Review by Chris Knipp

Verbal sparring and offbeat romance at a prep school

Fred Schepisi's Words and Pictures, set at a posh Maine prep school, is a celebration of language, and to some extent art. Gerald Di Pego's script is so self-consciously clever with words and busy showing them off it continually calls attention to itself, making it hard to get lost in the action, or feel your way through to the emotion. There are two overwrought, self-conscious characters, bound to spar and then come together. They're Jack Marcus (Clive Owen), an alcoholic English teacher whose writing talent has gone dry, and Dina Delsanto (Juliette Binoche), a newly arrived painter of talent and reputation whose crippling arthritis is getting in the way of her creation. Delsanto, as Jack teasingly call her, has gadgets galore to paint despite her disability, including long pulleys to manipulate large brushes over a canvas on the floor. Jack has nothing to aid him but alcohol and plagiarism. The latter helps him stay on and edit the literary magazine, though how the school puts up with a man who has vodka on his breath every day after lunch is hard to figure. Maybe it's not such a posh school after all.

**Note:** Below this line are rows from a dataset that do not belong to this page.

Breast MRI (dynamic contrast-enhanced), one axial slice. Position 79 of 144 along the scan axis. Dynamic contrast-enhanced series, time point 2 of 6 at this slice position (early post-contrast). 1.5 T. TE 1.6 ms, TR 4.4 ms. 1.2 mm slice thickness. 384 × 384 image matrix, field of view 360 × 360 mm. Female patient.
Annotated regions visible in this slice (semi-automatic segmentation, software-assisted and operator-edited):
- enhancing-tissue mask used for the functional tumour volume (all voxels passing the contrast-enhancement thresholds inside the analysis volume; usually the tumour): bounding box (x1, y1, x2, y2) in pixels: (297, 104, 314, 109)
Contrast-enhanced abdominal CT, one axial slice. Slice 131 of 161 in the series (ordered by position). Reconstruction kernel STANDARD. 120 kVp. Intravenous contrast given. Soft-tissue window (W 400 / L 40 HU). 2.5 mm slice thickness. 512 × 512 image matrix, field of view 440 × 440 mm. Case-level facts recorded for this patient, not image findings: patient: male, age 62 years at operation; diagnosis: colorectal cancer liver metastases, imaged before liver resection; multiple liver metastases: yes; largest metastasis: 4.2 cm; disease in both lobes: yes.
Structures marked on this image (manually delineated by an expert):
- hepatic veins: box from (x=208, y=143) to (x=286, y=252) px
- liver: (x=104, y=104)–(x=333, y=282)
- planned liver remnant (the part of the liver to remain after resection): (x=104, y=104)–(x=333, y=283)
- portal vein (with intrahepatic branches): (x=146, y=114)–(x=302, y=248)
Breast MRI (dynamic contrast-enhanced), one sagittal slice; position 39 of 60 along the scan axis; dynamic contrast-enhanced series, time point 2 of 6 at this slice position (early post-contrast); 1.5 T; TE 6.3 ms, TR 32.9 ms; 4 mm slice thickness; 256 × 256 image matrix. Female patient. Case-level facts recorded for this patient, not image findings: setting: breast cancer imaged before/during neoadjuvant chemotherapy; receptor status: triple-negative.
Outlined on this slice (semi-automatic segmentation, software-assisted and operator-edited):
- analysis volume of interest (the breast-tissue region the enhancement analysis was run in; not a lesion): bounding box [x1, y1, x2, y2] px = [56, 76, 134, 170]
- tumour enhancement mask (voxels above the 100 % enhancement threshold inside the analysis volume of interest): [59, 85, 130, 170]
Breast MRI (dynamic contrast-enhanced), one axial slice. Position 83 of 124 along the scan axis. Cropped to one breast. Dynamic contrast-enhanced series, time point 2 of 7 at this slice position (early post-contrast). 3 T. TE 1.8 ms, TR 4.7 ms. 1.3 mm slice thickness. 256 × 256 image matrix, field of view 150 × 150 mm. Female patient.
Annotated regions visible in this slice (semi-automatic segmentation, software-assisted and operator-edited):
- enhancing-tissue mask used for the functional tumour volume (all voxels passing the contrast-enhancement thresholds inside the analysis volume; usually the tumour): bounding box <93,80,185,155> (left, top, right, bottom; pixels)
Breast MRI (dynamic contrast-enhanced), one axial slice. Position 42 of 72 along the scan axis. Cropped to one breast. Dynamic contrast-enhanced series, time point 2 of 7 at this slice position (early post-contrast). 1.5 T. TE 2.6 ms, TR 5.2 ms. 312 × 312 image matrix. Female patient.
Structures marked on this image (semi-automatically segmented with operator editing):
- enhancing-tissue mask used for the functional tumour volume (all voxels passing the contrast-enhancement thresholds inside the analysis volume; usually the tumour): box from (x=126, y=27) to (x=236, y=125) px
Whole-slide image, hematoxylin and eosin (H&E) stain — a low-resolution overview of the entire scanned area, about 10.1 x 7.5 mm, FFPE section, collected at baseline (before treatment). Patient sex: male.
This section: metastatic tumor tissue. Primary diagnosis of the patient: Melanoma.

An amorous duel between Jack and Dina ensues, starting with a game involving five-syllable words and continuing with boasts and challenges about the verbal vs. the visual that would seem sophomoric if they weren't turned into a school-wide debate for the amusement of the students, and if they were not being acted out by two as accomplished as Binoche and Owen. Ultimately these two are the only reason for watching, and they may not be enough when after the two grumpy, egocentric profs go to bed, Jack takes to the bottle as a response. It's hard to see alcoholism as quirky, and impossible to see it as amusing.

One of the places where Gerald Di Pego's witty dialogue goes astray is when it makes Dina's art classes also be all about words. Shouldn't more of what happens in those, to prove the point, be non-verbal? Both teachers, seemingly desperate to prove themselves in every class, keep giving pep talks to the students, insisting that they crank out their best work on the spot right then, in half an hour.

Students don't matter much here, in contrast to other preppy dramas more focused on the youths, like Peter Weir's Dead Poets Society, whose lit prof, played by Robin Williams, similarly inspires his students, without vodka, and the emotional stakes are higher. It may be a bit corny, but isn't it nice to have a good cry (remember Mr. Chips?) or look forward to the future of the class, as in Alan Bennett's The History Boys? Schepisi's students are just wallpaper. Who would want to teach here?

Nonetheless Owen does literary cleverness and academic frumpiness surprisingly well, and Binoche manages to be both handicapped and beautiful, and harsh and pissed-off without being unpleasant. (Binoche, accomplished also as an artist, painted the pictures used in the film.) The two stars give every line and every scene their best shot, and this could come off, in a pinch, as a smart mature person's date movie.

Words and Pictures,111 mins., debuted at Toronto, played at other festivals, and opend limited in US theaters 22 May 2014. The critical reception was very mixed (Metacritic rating 49%).